GENRE : La babysitter est folle

REALISATEUR : Michael Thelin

ANNEE : 2015

PAYS : USA

BUDGET : ?

ACTEURS PRINCIPAUX : Sarah Bolger, Carly Adams, Thomas Bair...


RESUME : Alors que les parents voulaient fêter tranquillement leur anniversaire de mariage en confiant les enfants à la babysitter habituelle, celle-ci se décommande à la dernière minute. Miraculeusement, Anna, sa remplaçante, vient à la rescousse. Tout de suite adoptée par les trois chérubins, la jeune fille n’est pourtant pas ce qu’elle prétend...


MON HUMBLE AVIS

La figure de la baby-sitter tordue du ciboulot a déjà fait l'objet de quelques films. On se souvient de l'inquiétante Rébecca de Mornay dans La main sur le berceau de Curtis Hanson ou encore The Nurse de William Friedkin. Emelie aurait pu constituer une nouvelle déclinaison du genre, or le film s'avère bien plat pour un sujet au potentiel important.
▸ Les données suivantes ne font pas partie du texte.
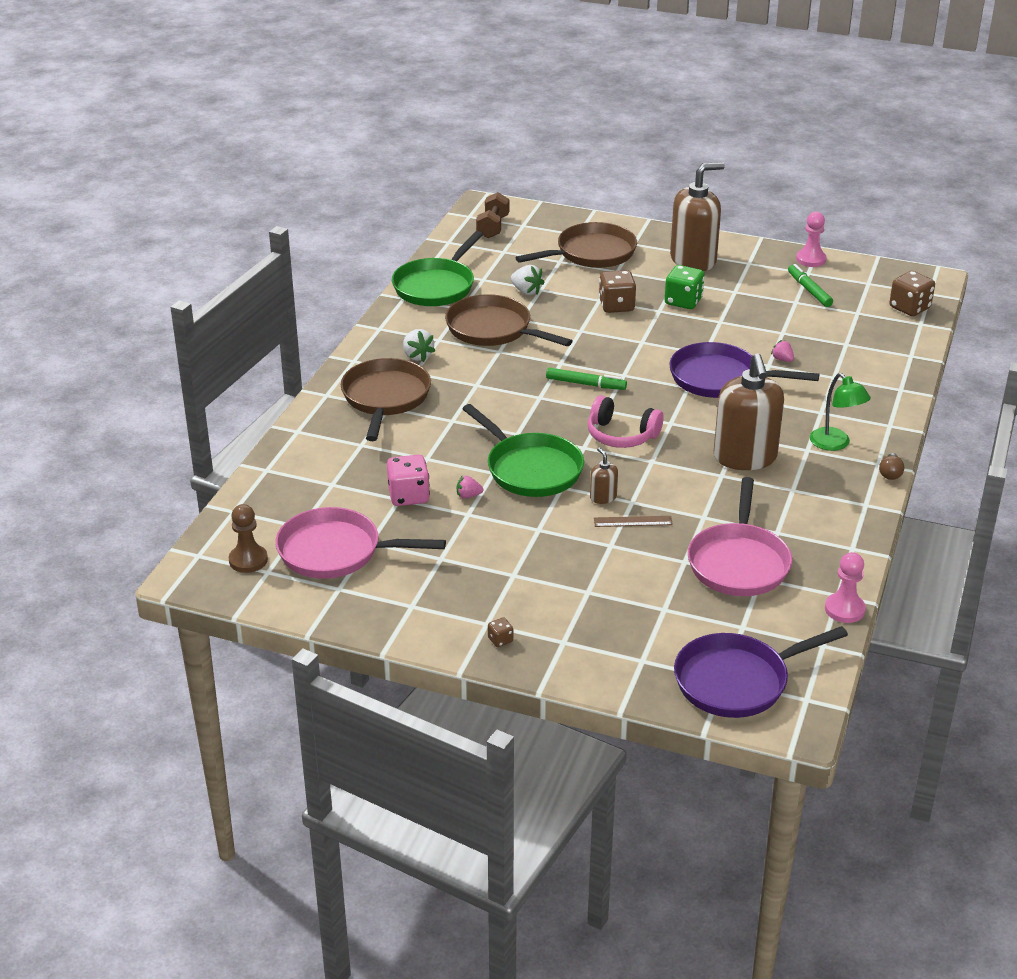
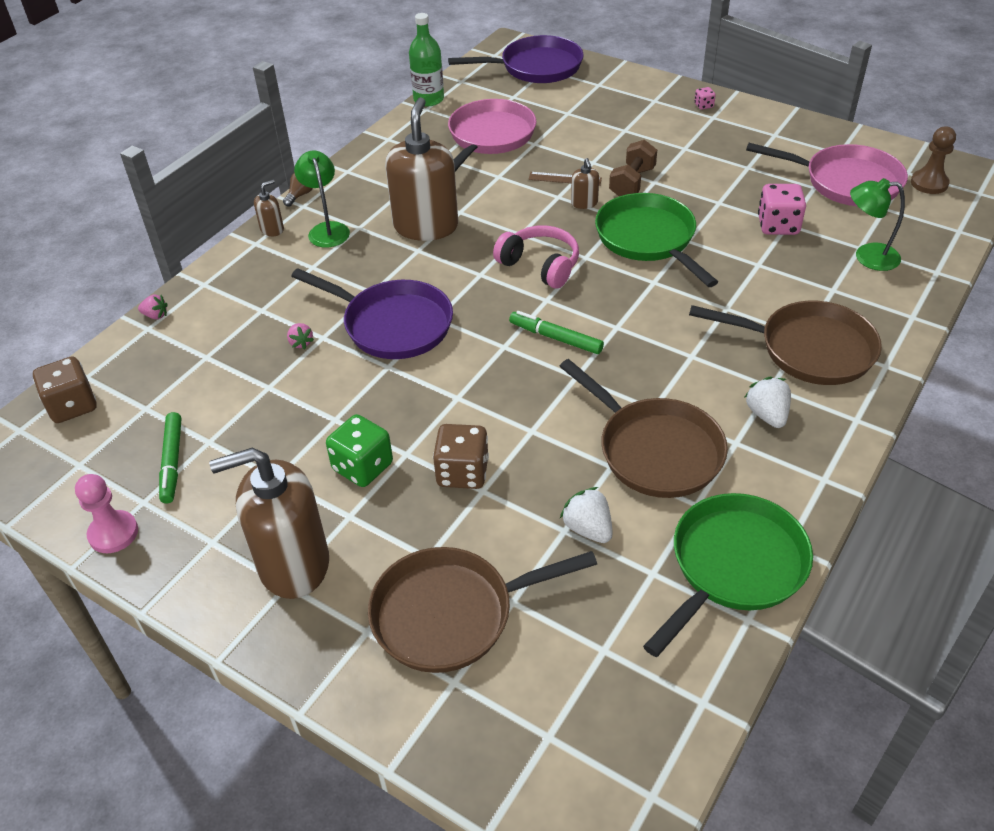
camera: 165 degrees left, 10 degrees up
(326, 476) = (867, 257): none -> green lamp
(385, 398) = (808, 349): brown pan -> brown pan turned 90 degrees counterclockwise
(468, 496) = (717, 219): pink strawberry -> pink strawberry (155, 315)
(493, 227) = (609, 740): brown dumbbell -> brown dumbbell (632, 183)
(500, 640) = (703, 105): brown dice -> pink dice
(844, 609) = (428, 99): pink pawn -> green bottle
(886, 438) = (272, 229): none -> brown soap dispenser

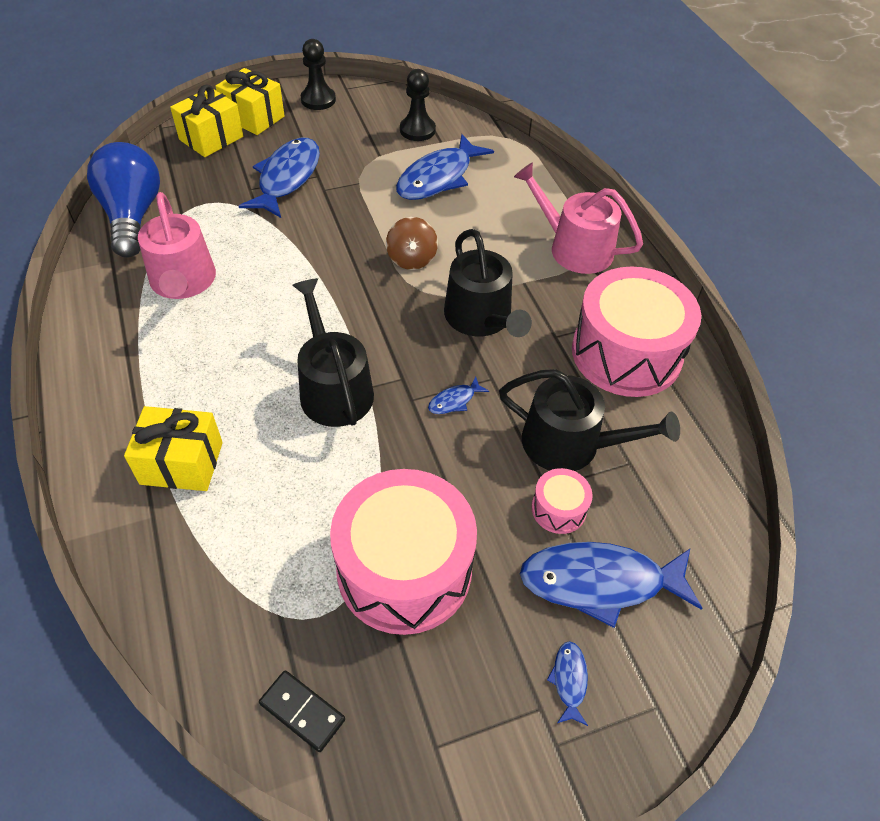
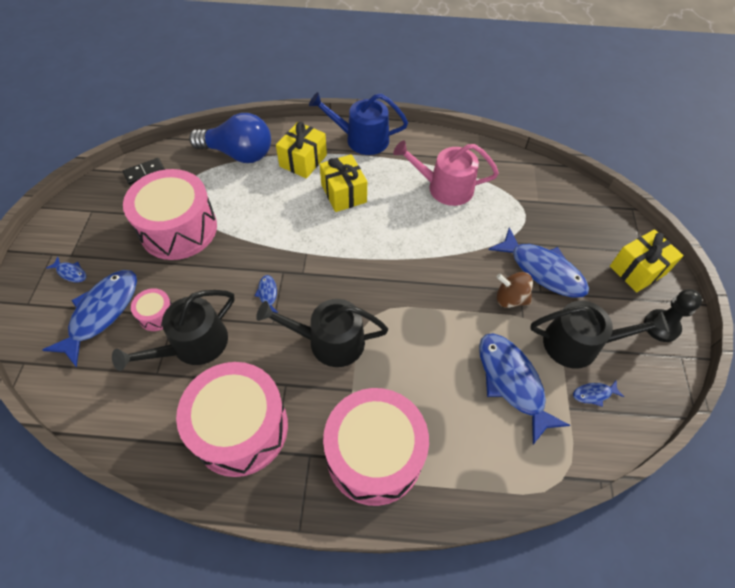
camera: 115 degrees right, 5 degrees up
(103, 404) = (361, 139): none -> blue watering can
(132, 216) = (522, 175): blue light bulb -> blue light bulb (238, 154)
(211, 138) = (610, 235): yellow gift -> yellow gift (343, 193)
(333, 388) = (315, 236): black watering can -> black watering can (578, 344)
(411, 259) = (413, 321): brown spinning top -> brown spinning top (510, 298)
(417, 130) = (594, 394): black pawn -> blue fish
(574, 247) = (374, 454): pink watering can -> pink drum

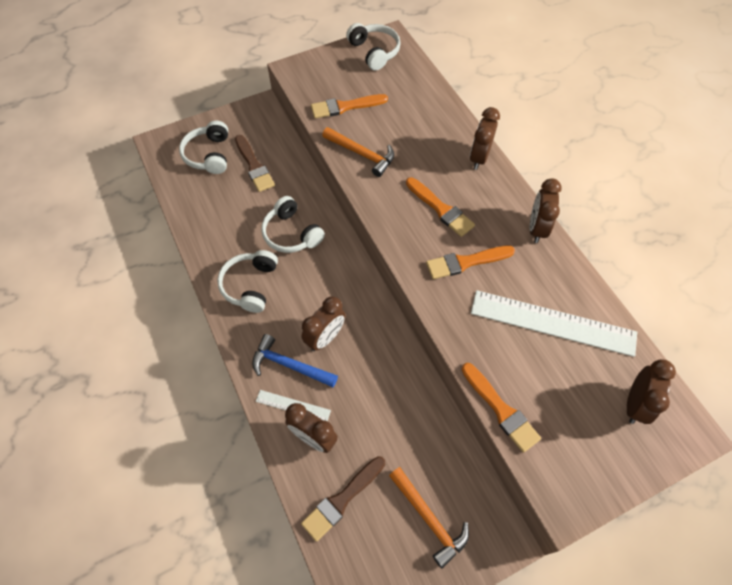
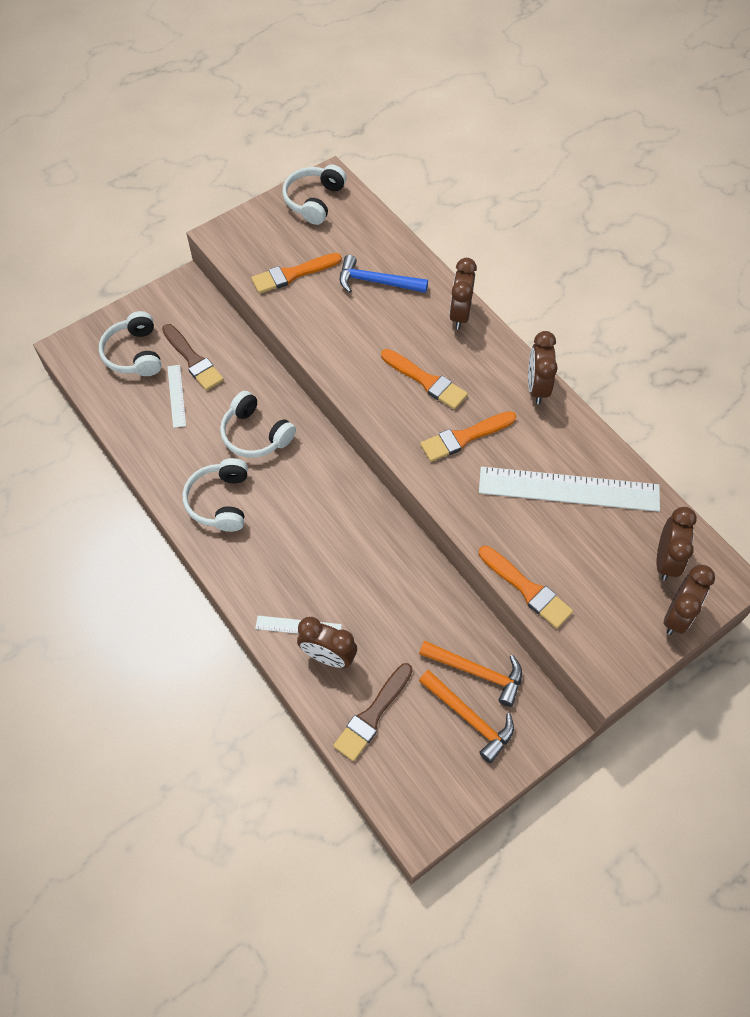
camera: 10 degrees left, 0 degrees up
(234, 193) = (176, 396): none -> white ruler
(289, 365) = (285, 584): blue hammer -> blue hammer (376, 282)
(325, 337) = (319, 547): brown clock -> brown clock (677, 615)
(362, 154) = (323, 329): orange hammer -> orange hammer (477, 672)
(374, 52) = (314, 201): white headphones -> white headphones turned 120 degrees counterclockwise

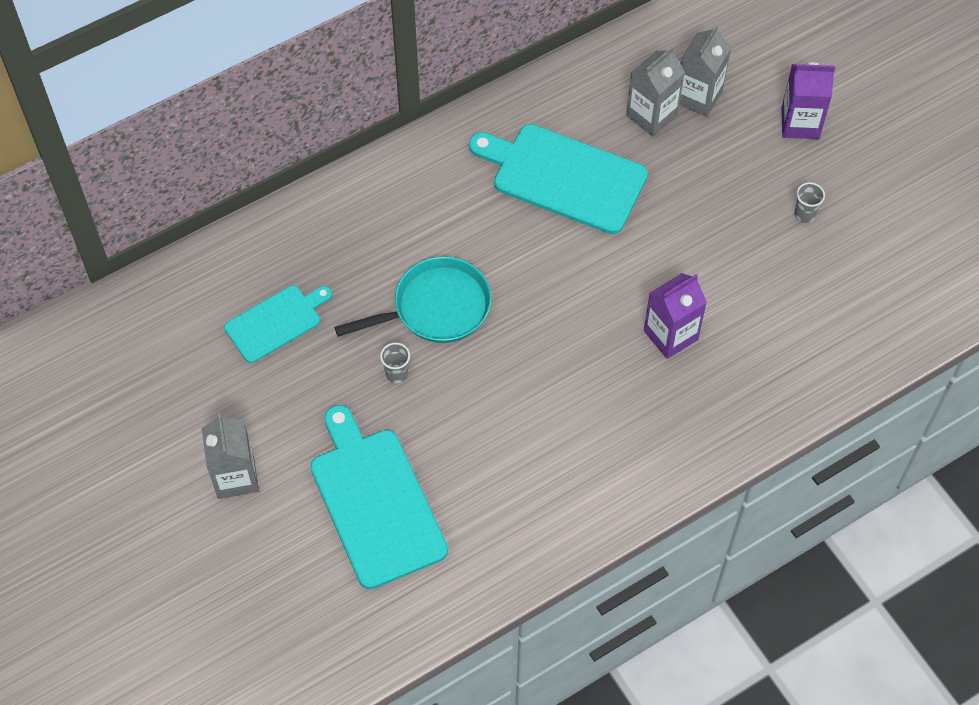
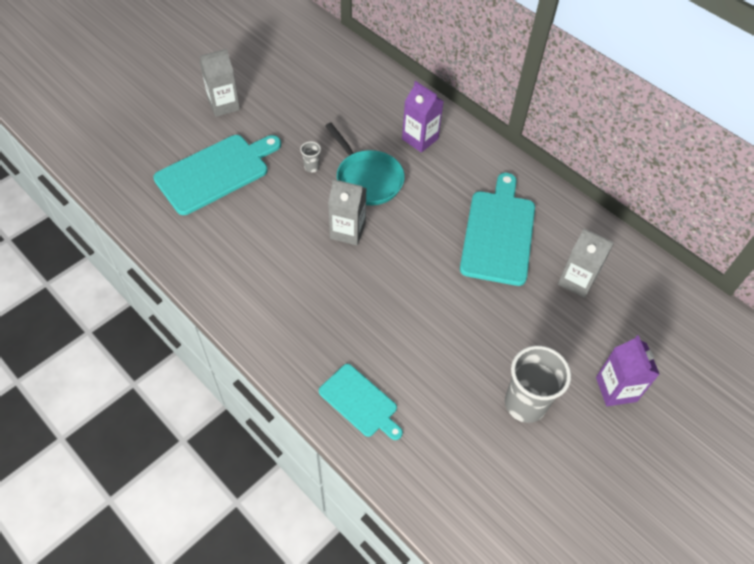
camera: 75 degrees right, 5 degrees down
(276, 322) = (335, 103): turquoise cutting board -> turquoise cutting board (360, 402)
(670, 335) = (382, 321): purple carton -> purple carton (420, 139)
(698, 97) = (608, 310): grey carton -> grey carton (347, 231)
(804, 214) = (525, 404): grey cup -> grey cup, size x2.26

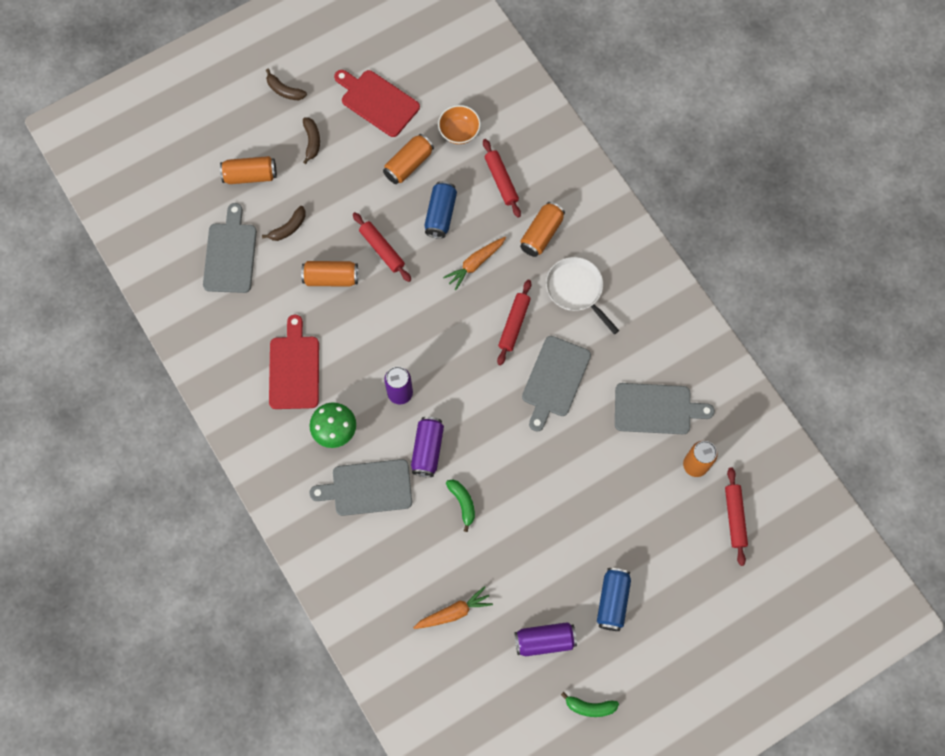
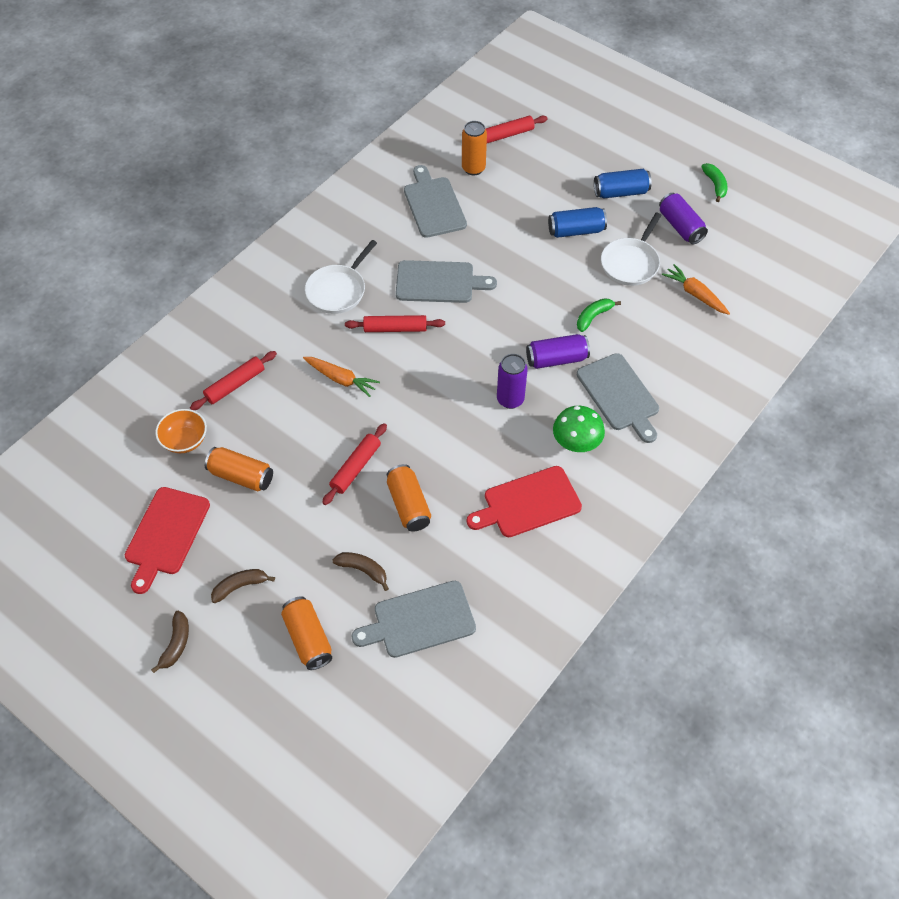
camera: 110 degrees left, 15 degrees down
(440, 214) = (294, 427): blue can -> blue can (576, 231)
(515, 568) = (631, 263): none -> white pan
(541, 234) = (286, 334): orange can -> none

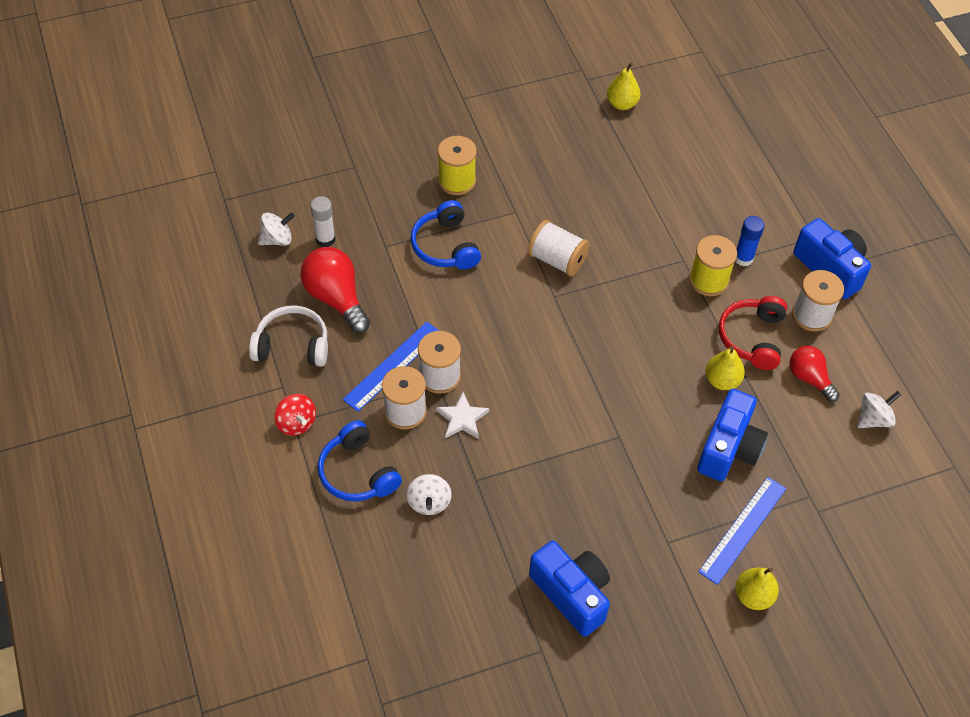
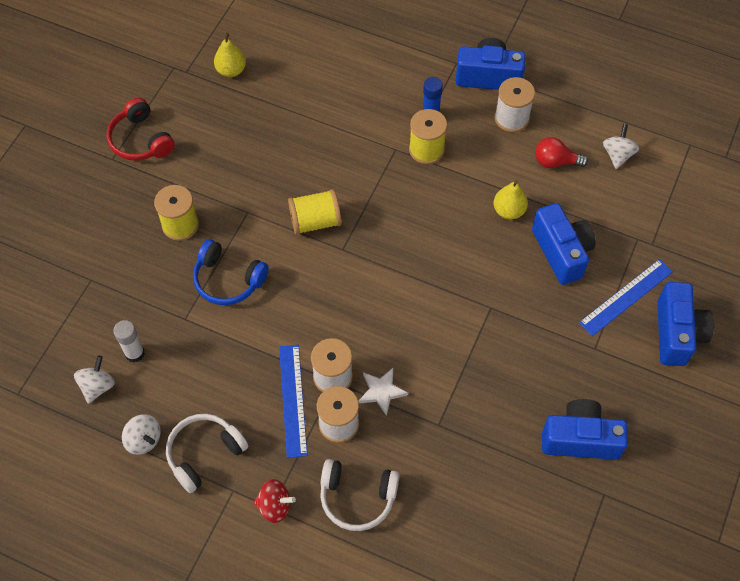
camera: 45 degrees left, 5 degrees up
(336, 298) = (195, 389): red light bulb -> none
(357, 472) = (357, 498): blue headphones -> white headphones
(429, 502) = (427, 470): white spinning top -> white spinning top (144, 440)
(557, 260) = (315, 221): white spool -> yellow spool
(743, 529) = (626, 297): blue ruler -> blue ruler turned 60 degrees clockwise
(752, 338) = (494, 165): red headphones -> red headphones (140, 140)
(753, 596) = (677, 333): yellow pear -> blue camera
Michael Thelin, dont c'est ici le premier long-métrage, prend le temps d'installer ses personnages, de nous présenter les trois enfants et le couple qui laissera en pâture la phratrie à la nounou pas comme les autres. Une babysitter qui prend les traits de la troublante Sarah Bolger (vue récemment dans The lazarus effect). L'unique point positif du film. Parce que pour le reste, Emelie enfile les poncifs comme les enfants les perles par une après-midi pluvieuse dans un centre aéré (enfin, avant l'ère électronique...). On sait très bien qu'elle est méchante, alors elle va le prouver en les laissant tout faire, en nourrissant le serpent avec un hamster vivant, en faisan pipi devant eux et leur montrant la sex-tape de papa dans maman (Et merde, du hors-champs...).

Le problème du film est qu'il reste très propre sur lui, balisé par un scénario qui rejoue la carte du home-invasion de l'intérieur, et dont les rebondissements sont si prévisibles qu'ils n'ont plus aucun intérêt. On a même droit au flashback de circonstance censé légitimer le trauma de la babysitter parce qu'au fond c'est pas sa faute à notre Lolita psychotique. Sans compter les incohérences (mais qu'est-ce qu'elle attend pour se barrer avec le gosse ?) pour étirer le film qui ne sera jamais transgressif ou effrayant. A peine un spin-off de Maman, j'ai raté l'avion quand l'aîné décidera de se rebeller (on préfèrera The Children et ses enfants bien plus coriaces).

De facture classique, Emelie est un thriller domestique bien trop jalonné et léthargique pour apporter sa pierre à l'édifice de la gardienne de mioches maléfique.